Post –Movember Check Up – the Write Up
BCHLA co-hosted a fantastic webinar in December with our friends at CDPAC (Chronic Disease Prevention Alliance of Canada). Both of our speakers, Dr. Larry Goldenberg and Dr. John Oliffe, were able to share some of the wealth of knowledge and experience that they bring to the topic of men’s health and wellness Check out the full recording!
The webinar explored why men’s health matters, provided data showing why more emphasis on men’s health is needed, and highlighted some of the great work going on to reach men in Canada and get them thinking about their health
Dr. Larry Goldenberg’s energetic and visual presentation brought us up to date on men’s health status in Canada. He urged us to think beyond the ‘penis and prostate’ and engage men to think about their health before it becomes an issue. He identified men’s health as, not in competition with other important audiences but rather, a missing part of the family health puzzle.
Both presenters were quick to highlight the need for men’s mental health promotion as well. Larry went over the ‘big three’ reasons for the gap in life expectancy which explain men’s higher rate of premature mortality including: cardiovascular disease, suicide and motor vehicle crashes. Rates of workplace injury and the results from risk-taking behaviors also impact men’s health and are high on the list of mortality statistics.
An interesting point raised by the speakers, is the importance of working with men to demonstrate where support is available and how communication can alleviate some of the high risk behaviours that negatively affect their health. Larry’s work with the Canadian Men’s Health Foundation flags the issues and provides information to support small behavior changes. Telling men “don’t change much”, but get started on little things that can improve your health.

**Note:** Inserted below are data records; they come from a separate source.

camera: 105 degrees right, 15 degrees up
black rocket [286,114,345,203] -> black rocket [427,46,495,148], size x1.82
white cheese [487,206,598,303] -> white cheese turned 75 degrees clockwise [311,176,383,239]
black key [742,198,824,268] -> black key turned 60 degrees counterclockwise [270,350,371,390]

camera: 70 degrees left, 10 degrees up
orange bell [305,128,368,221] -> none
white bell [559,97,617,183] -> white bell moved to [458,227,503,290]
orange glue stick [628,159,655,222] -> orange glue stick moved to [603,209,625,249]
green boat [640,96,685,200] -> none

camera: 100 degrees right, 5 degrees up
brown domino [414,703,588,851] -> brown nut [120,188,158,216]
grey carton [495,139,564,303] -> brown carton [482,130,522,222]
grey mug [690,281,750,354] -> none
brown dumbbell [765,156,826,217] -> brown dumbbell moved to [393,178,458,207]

Dr. John Oliffe provided an update on the most recent research findings from the men¹s health research program at UBC. John described effective ways for identifying and treating men’s depression and developing male suicide prevention programs. John’s work has been supported by the Movember Foundation, which has been a huge supporter of efforts to change how we reach out to men and address their mental health.
John outlined the need for different types of supports for men, who are diagnosed with depression at much lower rates than women, but who are vastly over represented in successful suicide attempts. Unfortunately, depression in men often gets missed.

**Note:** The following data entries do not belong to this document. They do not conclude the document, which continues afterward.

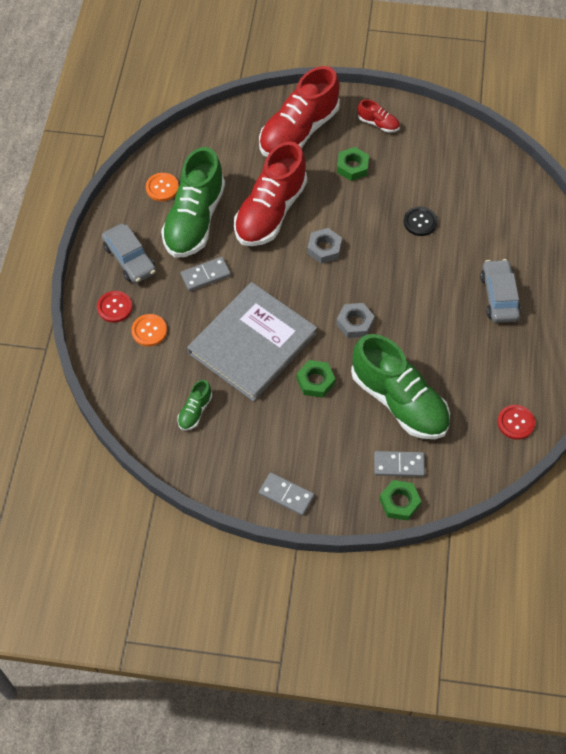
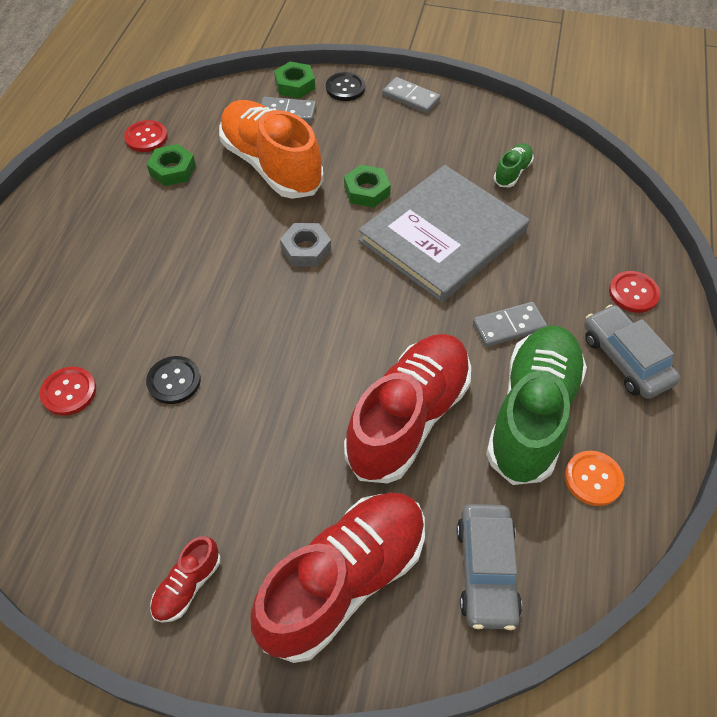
camera: 175 degrees left, 5 degrees down
orange button [131,314,167,346] -> none
grey nut [307,228,342,264] -> none
green nut [337,147,369,181] -> green nut moved to [147,144,196,186]
green shoe [351,334,450,439] -> orange shoe [219,100,323,199]
red shoe [358,99,400,132] -> red shoe turned 90 degrees counterclockwise [150,536,221,623]
grey car [480,259,521,323] -> grey car moved to [457,504,522,630]
none -> red button [40,367,96,416]
none -> black button [326,72,365,101]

He identified the three S’s – shame, stigma and social isolation as major factors that affect men’s self-perception especially during times of transition and in relationship to their work situations.
John’s research is focused on reaching out to men where they are, rather than trying to get men to go to the doctors as a first step. And this is true throughout the life course. One example is the Men’s Sheds program that appeal to older men, who may be retired and have time on their hands that used to be filled by work, but now find themselves socially isolated. Men’s Sheds provide a space for men to relate with one another not around their health but in a safe space. Combatting social isolation and creating different ways to reach out to men are critical for improving men’s mental health.
BCHLA applauds the work of both Larry and John in bringing forward the critical issue of men’s mental and physical health – their work certainly informs our approach to workplace health with our WoW initiative.
Dr. Larry Goldenberg: CM, OBC, MD, FRCSC, FACS, FCAHS, DABU is Professor and former Head of Urologic Sciences at the University of British Columbia, and is founding Director of the Vancouver Prostate Centre. In 2009 he created the Men’s Health Initiative of BC and in 2014 became the founding Chairman of the nation-wide Canadian Men’s Health Foundation. He has been recognized for his contributions to Canadian health care by being inducted into the Order of British Columbia and the Order of Canada.
Dr. John Oliffe: PhD, MEd, RN is a Professor in the UBC School of Nursing. His research program in masculinities and men’s health has focused on prostate cancer, depression and suicide, and men’s smoking. He has also collaborated, providing expertise on a range of other men’s health issues including immigrant men’s heart health, male youth sexual health, Aboriginal men’s health, incarcerated men’s health, fathering and unintentional childhood injury, gay men’s intimate partner violence, and men’s experiences and expressions of grief following the death of a male peer. These collaborations have enabled him to build research capacity in masculinities and men’s health in Canada. His current work can be found at www.menshealthresearch.ubc.ca.